Estimating the sample size of a clinical trial to make a meta-analysis conclusive. An example on meta-analysis of inhaled isoniazid chemoprophylaxis for tuberculosis in purified protein derivative negative HIV-infected individuals

Article type
Authors
Thorlund K1, Anema A2, Mills E3
1Clinical Epidemiology and Biostatistics, McMaster University, Hamilton, Ontario, Canada
2University of British Columbia, Vancouver, British Columbia, Canada
3Faculty of Health Sciences, University of Ottawa, Ottawa, Ontario, Canada
Abstract
Introduction: Many meta-analyses may provide misleading or inadequate inferences about the reliability of the evidence when an insufficient number of events and patients exist from trials that have been pooled. Nowadays most meta-analyses are frequently updated and subjected to significance testing as new trials emerge.

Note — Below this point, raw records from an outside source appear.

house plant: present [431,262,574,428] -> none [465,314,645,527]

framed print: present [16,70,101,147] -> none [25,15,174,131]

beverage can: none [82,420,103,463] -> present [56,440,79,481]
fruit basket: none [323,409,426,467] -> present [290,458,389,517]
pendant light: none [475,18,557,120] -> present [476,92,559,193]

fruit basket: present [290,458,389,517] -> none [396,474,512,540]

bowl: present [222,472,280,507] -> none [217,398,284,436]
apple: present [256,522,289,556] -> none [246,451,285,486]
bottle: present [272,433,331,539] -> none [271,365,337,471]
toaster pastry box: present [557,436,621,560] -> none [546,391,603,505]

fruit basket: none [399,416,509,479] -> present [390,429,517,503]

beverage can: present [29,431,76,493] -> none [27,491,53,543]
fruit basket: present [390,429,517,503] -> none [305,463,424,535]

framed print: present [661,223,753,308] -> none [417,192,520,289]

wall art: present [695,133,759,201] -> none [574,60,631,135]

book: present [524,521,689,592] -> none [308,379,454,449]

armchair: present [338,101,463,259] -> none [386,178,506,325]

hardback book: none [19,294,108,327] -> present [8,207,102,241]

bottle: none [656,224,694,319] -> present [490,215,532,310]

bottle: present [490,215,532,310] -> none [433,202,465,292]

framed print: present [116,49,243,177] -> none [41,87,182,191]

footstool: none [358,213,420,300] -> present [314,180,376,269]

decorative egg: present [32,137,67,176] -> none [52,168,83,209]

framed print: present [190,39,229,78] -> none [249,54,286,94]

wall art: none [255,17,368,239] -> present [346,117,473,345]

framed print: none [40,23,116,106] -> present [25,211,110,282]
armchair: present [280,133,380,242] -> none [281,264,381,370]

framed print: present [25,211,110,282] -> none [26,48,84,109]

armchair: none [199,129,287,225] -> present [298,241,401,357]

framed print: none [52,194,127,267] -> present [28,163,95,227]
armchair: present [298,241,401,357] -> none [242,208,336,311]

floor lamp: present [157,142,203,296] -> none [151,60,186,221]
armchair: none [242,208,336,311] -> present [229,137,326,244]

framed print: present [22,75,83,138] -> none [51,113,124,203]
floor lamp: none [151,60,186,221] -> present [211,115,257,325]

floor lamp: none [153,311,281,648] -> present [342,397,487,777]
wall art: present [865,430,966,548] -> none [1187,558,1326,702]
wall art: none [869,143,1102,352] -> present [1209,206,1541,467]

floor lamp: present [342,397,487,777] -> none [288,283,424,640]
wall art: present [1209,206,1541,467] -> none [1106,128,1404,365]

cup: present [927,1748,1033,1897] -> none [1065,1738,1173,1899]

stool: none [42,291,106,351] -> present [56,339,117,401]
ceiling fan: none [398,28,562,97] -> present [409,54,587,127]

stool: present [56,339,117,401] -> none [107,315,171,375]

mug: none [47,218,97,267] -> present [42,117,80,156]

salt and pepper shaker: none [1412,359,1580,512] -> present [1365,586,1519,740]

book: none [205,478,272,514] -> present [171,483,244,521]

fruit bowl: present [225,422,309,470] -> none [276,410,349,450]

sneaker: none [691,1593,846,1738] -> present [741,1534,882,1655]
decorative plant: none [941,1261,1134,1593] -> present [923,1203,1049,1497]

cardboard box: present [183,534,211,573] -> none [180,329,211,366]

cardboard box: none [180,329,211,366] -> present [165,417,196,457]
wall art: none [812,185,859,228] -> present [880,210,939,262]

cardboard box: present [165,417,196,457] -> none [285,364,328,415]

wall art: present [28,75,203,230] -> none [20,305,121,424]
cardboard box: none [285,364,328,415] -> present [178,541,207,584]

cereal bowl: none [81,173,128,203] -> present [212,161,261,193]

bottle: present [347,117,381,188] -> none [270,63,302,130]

This scenario is akin to interim analyses in randomized clinical trials (RCTs) where statistical monitoring boundaries and sample size requirements are used to efficiently and reliably establish whether the experimental treatment is superior. A growing body of evidence suggests that statistical monitoring boundaries yield similar utility when applied to meta-analysis. In addition, they can be useful for determining how many patients need to be randomized in future trials before the meta-analysis can be deemed conclusive and reliable. Methods: We performed prospective meta-analysis of RCTs that evaluated the effectiveness of isoniazid chemoprophylaxis versus placebo for preventing tuberculosis among HIV-positive individuals testing purified protein derivative negative. We calculated the required meta-analysis sample size, generated adjusted thresholds for statistical significance using trial LanDeMets monitoring boundaries and approximated the total number of patients required in future trials to make the meta-analysis statistically significant according to the adjusted thresholds. Results: The meta-analysis included nine trials comprising 2911 participants and yielded a relative risk of 0.74 (95% CI, 0.53-1.04, P = 0.08). To deem the meta-analysis statistically significant according to the adjusted thresholds set by the monitoring boundaries, a future RCT would need to randomize 3,800 participants (figure 1). Limitations: The projected future trial sample size of 3800 is only reliable to the extent that the underlying assumptions made for the required meta-analysis sample size are reasonable approximations of the truth . Conclusion: Statistical monitoring boundaries provide a framework for interpreting meta-analysis according to the adequacy of sample size and project the required sample size for a future RCT to make a meta-analysis conclusive.